**Objective A**
In the records, starting at the first line and ending at the line with "Lagos: 3:12 -> 3:16", replace "Niamey" with "Dakar" and give those lines again with everything else unchanged. Leave the pictures out of your answer.
● ● ● ● ●
Yrjö Koskinen is the director of research at the Institute for Sustainable Finance at the Smith School of Business, Queen’s University, and the BMO professor of sustainable and transition finance at the Haskayne School of Business, University of Calgary.

The Carney government has been focused on lowering trade barriers between provinces and building infrastructure to reach new markets in response to the Trump administration’s tariffs on Canadian goods. This has attracted criticism from environmentalists who are disappointed by the potential inclusion of fossil fuel infrastructure in priority projects and the retreat from policies such as the consumer carbon tax and electric-vehicle mandate.

I believe that climate action can and must be an integral part of the pro-growth agenda. This requires pragmatism and compromise. Does the famously climate-conscious Prime Minister Mark Carney agree? With the government’s climate plan expected soon, we will find out. Canada’s prosperity depends on the answer.
● ● ● ● ●
**Objective B**
Carry the piece on Canada's climate policy and growth agenda further from where it stops.

**Dataset content**
● ● ● ● ●
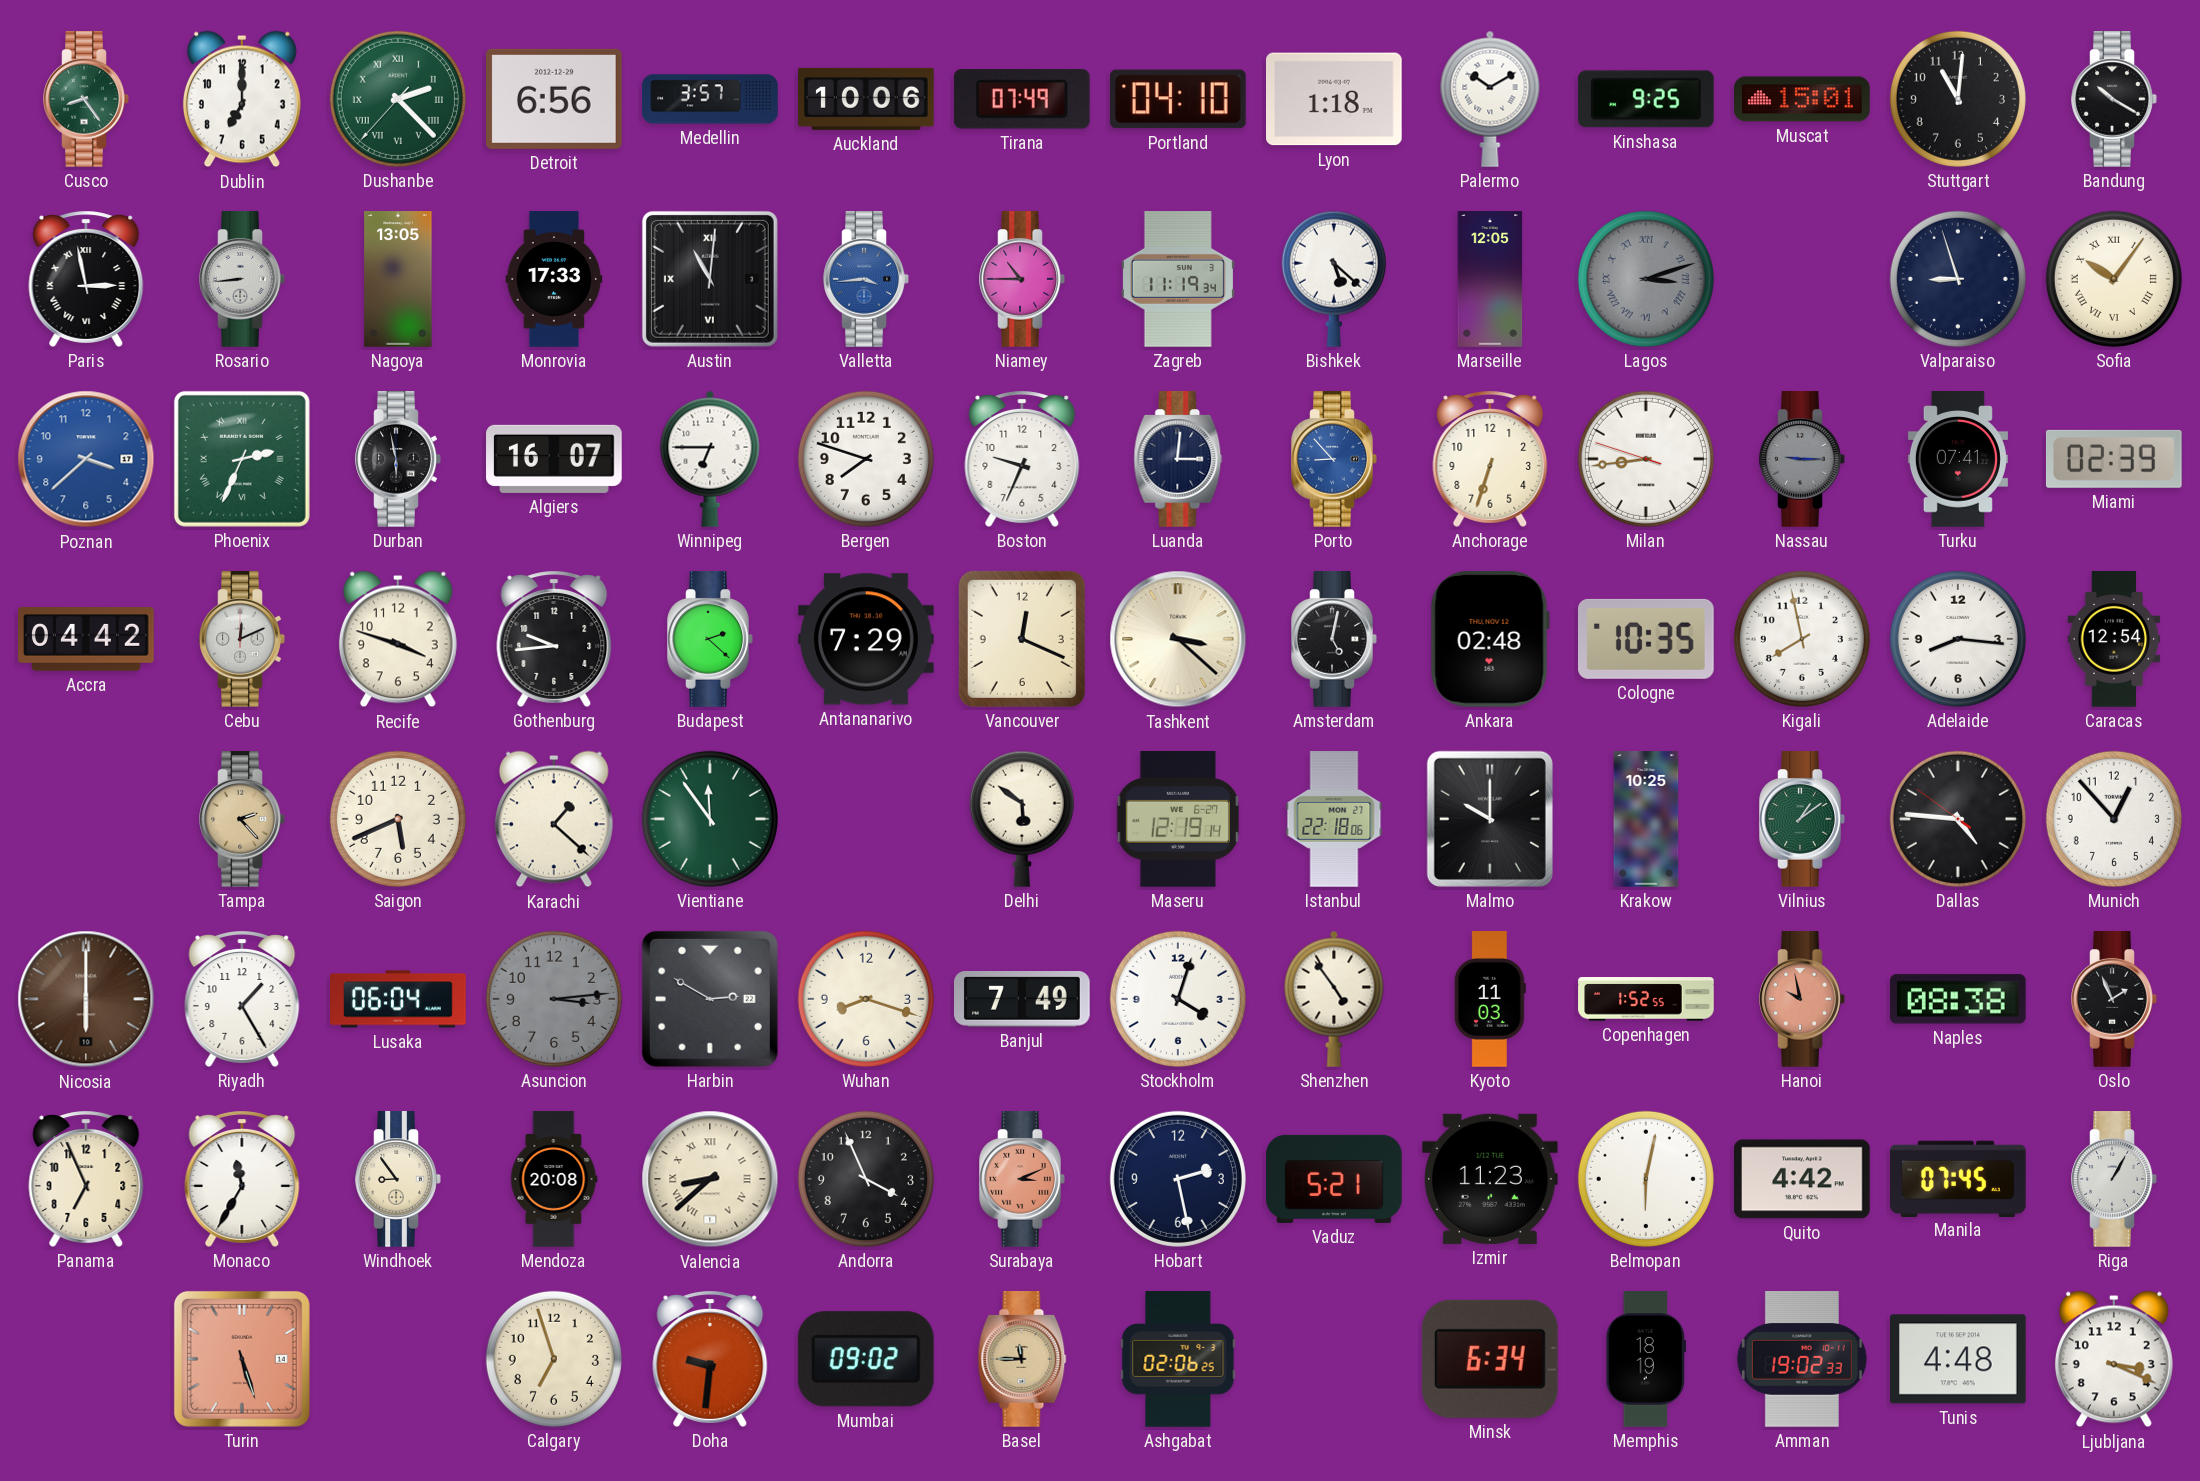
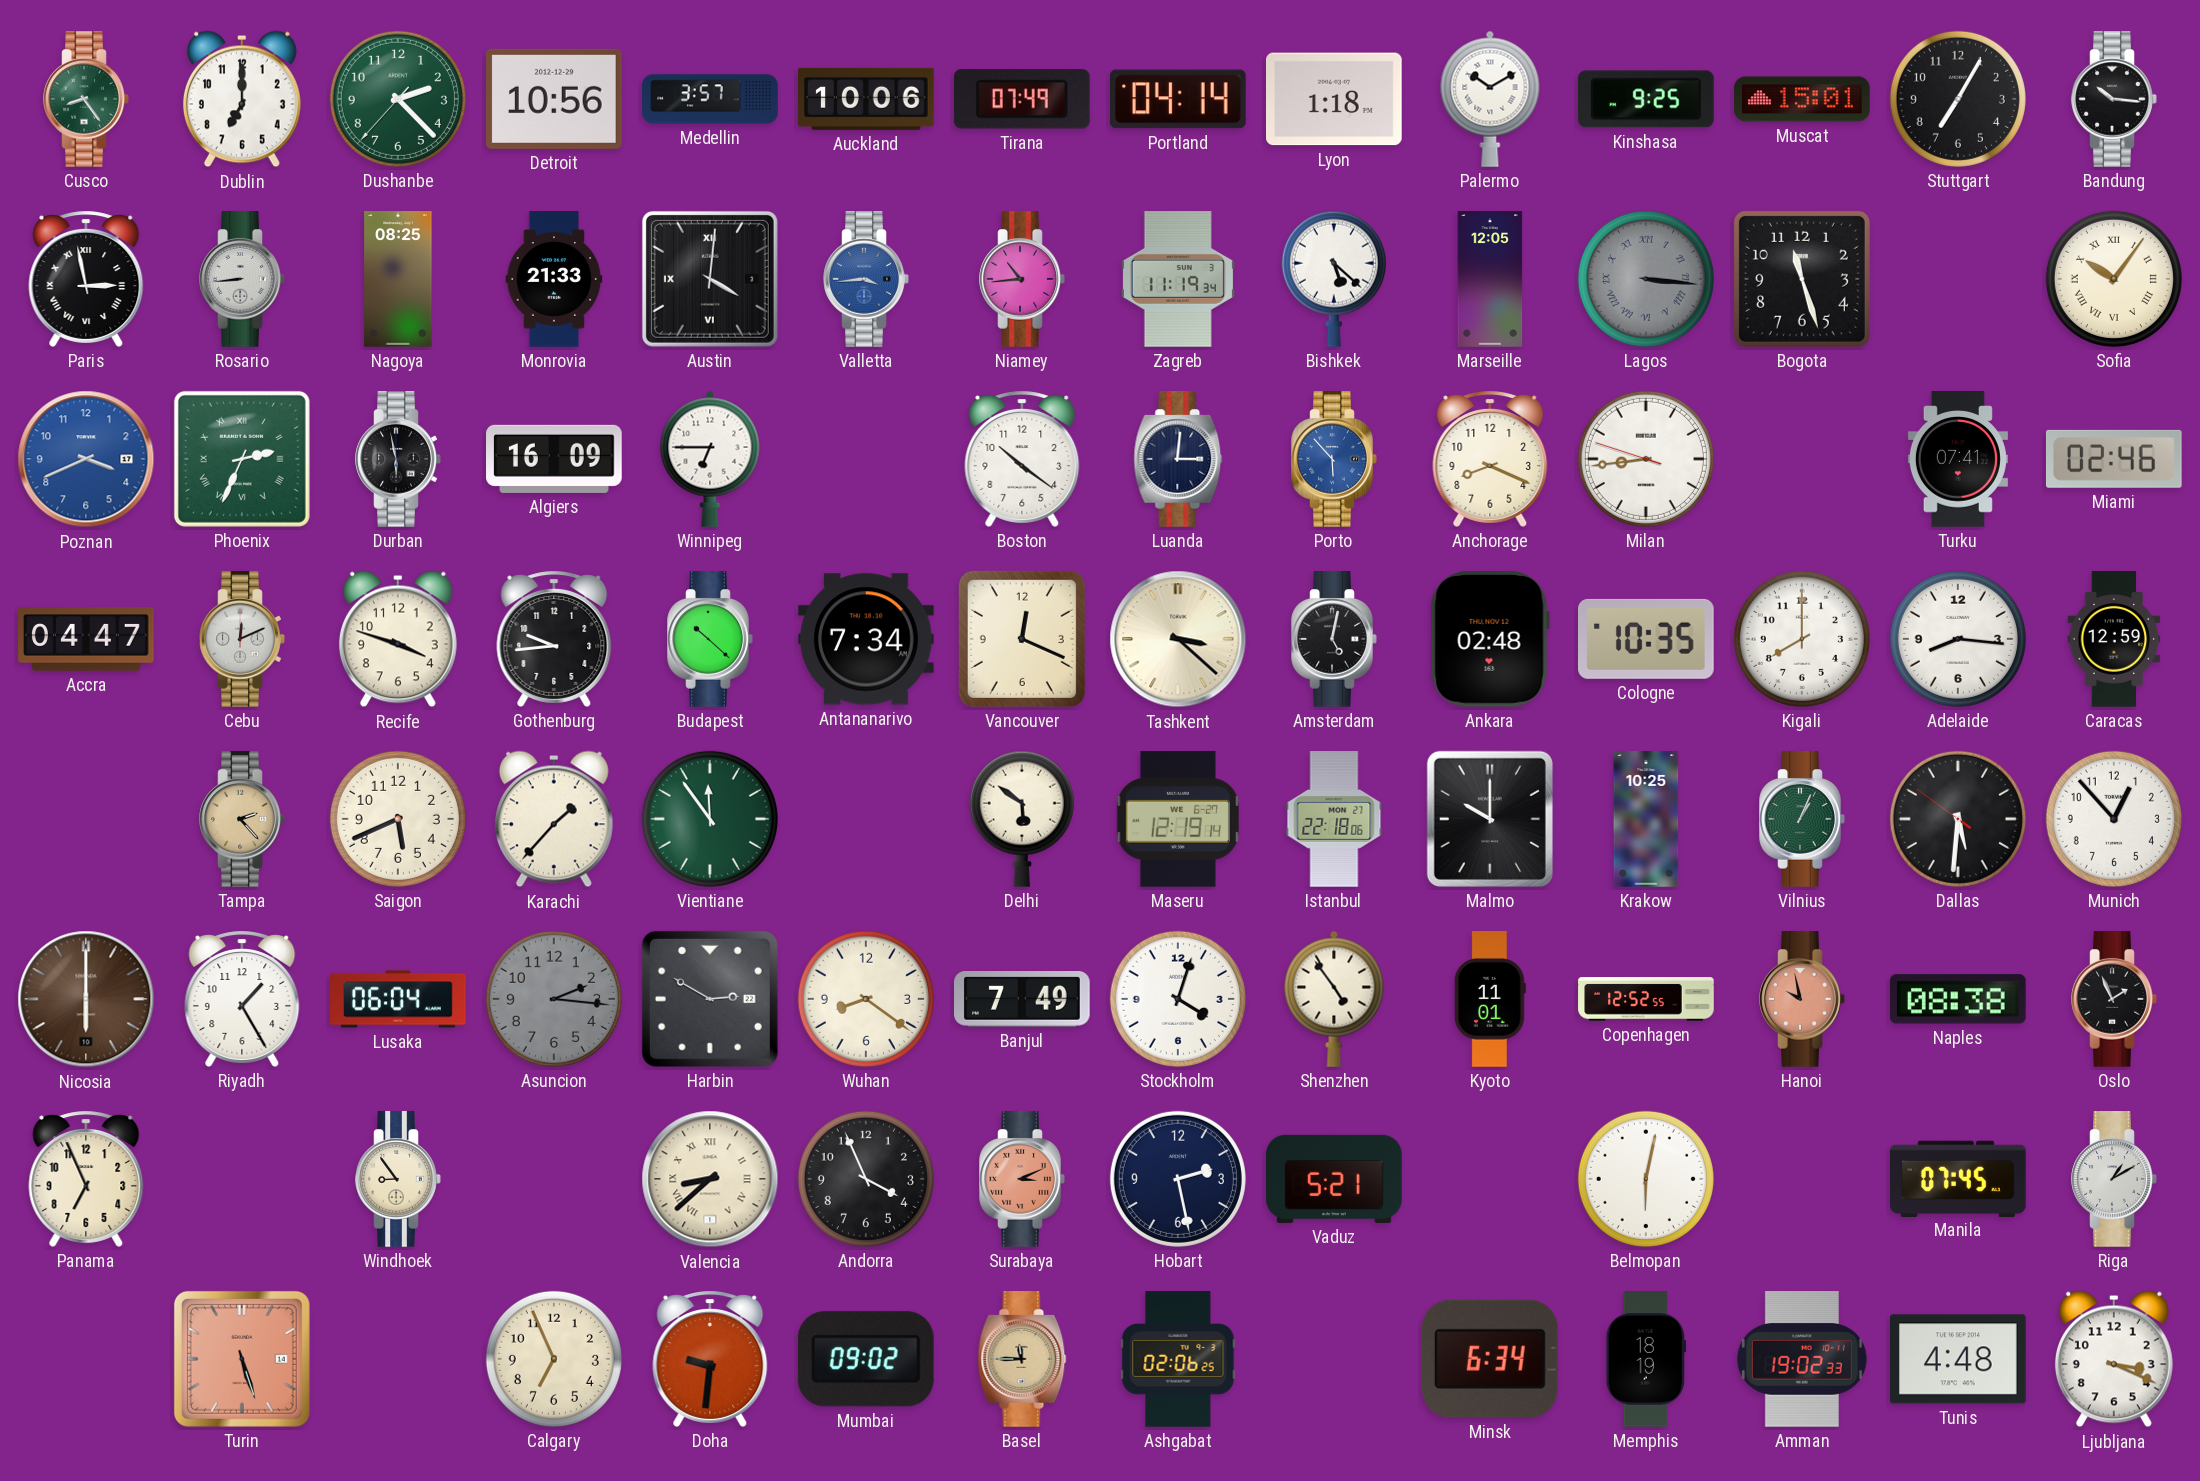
Dushanbe numerals: Roman -> Arabic
Detroit: 6:56 -> 10:56
Portland: 04:10 -> 04:14
Stuttgart: 11:01 -> 7:05
Bandung: 10:20 -> 10:16
Nagoya: 13:05 -> 08:25
Monrovia: 17:33 -> 21:33
Austin: 11:01 -> 4:01
Niamey: 10:45 -> 10:44
Lagos: 3:12 -> 3:16
Bogota: none -> 11:27
Valparaiso: 8:57 -> none
Poznan: 3:38 -> 3:41
Algiers: 16:07 -> 16:09
Bergen: 7:48 -> none
Boston: 9:34 -> 10:21
Porto: 8:53 -> 5:53
Anchorage: 6:33 -> 8:19
Nassau: 9:15 -> none
Miami: 02:39 -> 02:46
Accra: 04:42 -> 04:47
Budapest: 2:22 -> 10:22
Antananarivo: 7:29 -> 7:34
Kigali: 7:58 -> 8:00
Caracas: 12:54 -> 12:59
Karachi: 1:22 -> 1:37
Vilnius: 1:09 -> 1:04
Dallas: 4:45 -> 5:30
Asuncion: 3:14 -> 2:16
Wuhan: 8:18 -> 8:21
Kyoto: 11:03 -> 11:01
Copenhagen: 1:52 -> 12:52
Monaco: 11:35 -> none
Mendoza: 20:08 -> none
Izmir: 11:23 -> none
Quito: 4:42 -> none
Riga: 1:05 -> 1:10
Calgary: 6:57 -> 6:56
● ● ● ● ●
**Exercise response A**
Dushanbe numerals: Roman -> Arabic
Detroit: 6:56 -> 10:56
Portland: 04:10 -> 04:14
Stuttgart: 11:01 -> 7:05
Bandung: 10:20 -> 10:16
Nagoya: 13:05 -> 08:25
Monrovia: 17:33 -> 21:33
Austin: 11:01 -> 4:01
Dakar: 10:45 -> 10:44
Lagos: 3:12 -> 3:16

**Exercise response B**
For generations, economists have lamented that Canada has drifted along as a resource appendage to the United States or a branch plant economy. To reverse this trend, we must recognize that environmental sustainability is not a concession to activists or strictly a moral imperative – it can be a powerful driver of competitiveness, investment and long-term growth.

Washington may be shrugging off climate commitments, but others are not. Europe has launched carbon border adjustment mechanisms to ensure that imports meet strict environmental benchmarks. Asian buyers, from Tokyo to Seoul, are screening suppliers for carbon intensity and climate disclosure. Sustainability is quickly becoming the price of entry for trade beyond North America. Canada must align with these trends, otherwise our exporters – in all sectors, from mining to agriculture to manufacturing – will face trade frictions, lost market access and reputational damage.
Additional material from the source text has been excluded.